Before he left on a little recruiting trip of his own, SAN DIEGO STATE'S Don Coryell said, "We'll have to get three more good offensive linemen if we're going to beat our best opponents." It was certainly not ends Coryell was after—the Aztecs have two of the finest anywhere in the country in Leon Standridge (drafted by San Francisco) and Gary Garrison (drafted by Philadelphia and San Diego). Garrison caught 78 passes last year for 1,272 yards and 15 touchdowns. The defensive line will be refurnished around 268-pound Middle Guard Larry Martin, who is the fastest man on the team except for Garrison and 9.7-sprinter Bob Jones, a starting halfback. The I-formation Aztecs led the nation's small colleges in scoring (averaged 42.3 points a game) and total offense (averaged 422.6 yards a game) in 1964, but the backfield was all but leveled by graduation. The man San Diego will miss most—Tailback Jim Allison—led the NCAA's college division in rushing. But—you guessed it—help will come from JC transfers. A JC transfer of a year ago, Don Horn, had a fine spring at quarterback. The nucleus of an excellent team is there, but whether San Diego can upset the Diablos in the league race—and in their October 16 game—depends upon the success Coryell had during this summer's junior-college tour.

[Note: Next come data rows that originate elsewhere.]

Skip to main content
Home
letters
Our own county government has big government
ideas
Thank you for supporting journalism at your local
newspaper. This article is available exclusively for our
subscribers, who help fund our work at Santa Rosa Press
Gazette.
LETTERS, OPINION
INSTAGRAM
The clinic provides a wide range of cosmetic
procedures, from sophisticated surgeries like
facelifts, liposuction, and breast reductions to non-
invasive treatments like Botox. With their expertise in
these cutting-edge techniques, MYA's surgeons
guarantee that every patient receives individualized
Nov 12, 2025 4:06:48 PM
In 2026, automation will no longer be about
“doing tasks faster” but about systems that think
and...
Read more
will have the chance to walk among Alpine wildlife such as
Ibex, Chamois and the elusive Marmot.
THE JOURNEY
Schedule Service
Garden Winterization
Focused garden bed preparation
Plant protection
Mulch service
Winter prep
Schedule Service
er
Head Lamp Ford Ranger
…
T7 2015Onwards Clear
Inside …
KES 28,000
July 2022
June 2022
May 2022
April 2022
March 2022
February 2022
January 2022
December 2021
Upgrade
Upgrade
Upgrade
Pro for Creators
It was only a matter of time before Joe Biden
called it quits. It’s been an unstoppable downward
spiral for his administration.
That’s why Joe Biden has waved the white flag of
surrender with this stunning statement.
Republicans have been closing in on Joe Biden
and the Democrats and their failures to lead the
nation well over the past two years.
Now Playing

Frenso state has 20 junior-college transfers. State starts with three nonconference games, and this might give it time to develop into the kind of team that can challenge the two leaders. "Everything—our offense in particular—depends upon how quickly the transfers come along," says Coach Phil Krueger. All-League selections Paul Warkentin at center and Tailback Dave Plump (a San Francisco future who intercepted seven passes last year) both return, as do 220-pound Fullback Bill Aston and Harry Miller, another fine tailback.
Long Beach state finished third last year and could be there again or higher. Long Beach's proudest transfer is Quarterback Jack Reilly, who was the best junior-college passer in the country last year, completing 173 of 301 passes for 2,207 yards and 18 touchdowns. Seventeen lettermen were lost, but the same number return, among them Halfback Les Shy and Tackle Roy Schmidt, a Green Bay future.
Sacromento state lost Little All-America Tackle Bill Fuller and Little All-Coast End Gary Kelley. But 19 lettermen are back, and they're good enough for the Hornets to repeat as winners in the Far Western Conference. Quarterback Bob Miller and Fullback Mike Clemons supply the desired blend of passing and running. Close, however, will be HUMBOLDT STATE with Joe Sarboe. SAN FRANCISCO STATE, titlist three years running, missed its fourth in 1964 when it could only tie Sacramento State in the final game. Seventeen of the Golden Gators' 24 best players are gone, and it looks like a year of reconstruction for Coach Vic Rowen. He will build around All-FWC Halfback Tom Piggee, End Mike Meyer and Quarterback Don McPhail. UNIVERSITY OF CALIFORNIA AT DAVIS will have the running in Glenn DuFour and Phil Stewart and the passing in Jim Wilcox. But the Aggies do not have the linemen or defense to improve much on last year's 3-6.
Quarterback Terry Durham will throw more at LINFIELD, but not well enough or far enough to catch WILLAMETTE in the Northwest Conference.
"If you can have a sound team when you don't have enough tackles, then we have a sound team," says Coach Jim Sweeney at MONTANA STATE. The Bobcats out-scored Big Sky opposition 74-6 last year and finished 7-4 overall, including a 28-7 win over Sacramento State in the Camellia Bowl. Tackle shortage or not, Quarterback Ray Foley, Center Terry Albrecht and five good halfbacks are enough to earn the Bobcats another Big Sky championship.
Owning a good quarterback is like having more water than you need: both are sometimes taken for granted, as WAGNER COLLEGE of Staten Island is now finding out. It has neither Dan Coughlin (who was more than a good quarterback, he was the best the school ever had) nor water. Coughlin was so good, in fact, that Wagner didn't lose a game last year, won the Middle Atlantic Conference championship (Northern Division), outscored the opposition 202 points to 67 and finished third in the balloting for the Lambert Cup. Were Coughlin back this year the Seahawks would win the title again with ease. With an even better defense they probably will win it anyway and lead the East's small colleges—but it won't be easy this time around.
Coach Bob Hicks has two men trying out for Coughlin's job—Lou Moskal and Rich Salinardi. The chances are he will choose Salinardi because he can throw a football better than Moskal. This is important because Little All-America End Dick Kotite is still around and Hicks wants a quarterback who can get the ball to him, the way Coughlin did.
Even with Kotite playing, Wagner sooner or later is going to find it necessary to move the football on the ground. When it does, Halfbacks Chuck DiStaulo, Ed Martin and Mike Kelly, fine runners all, should respond admirably. On defense the Seahawks are stout, and it may be this stoutness rather than the running or passing that returns the MAC championship to them.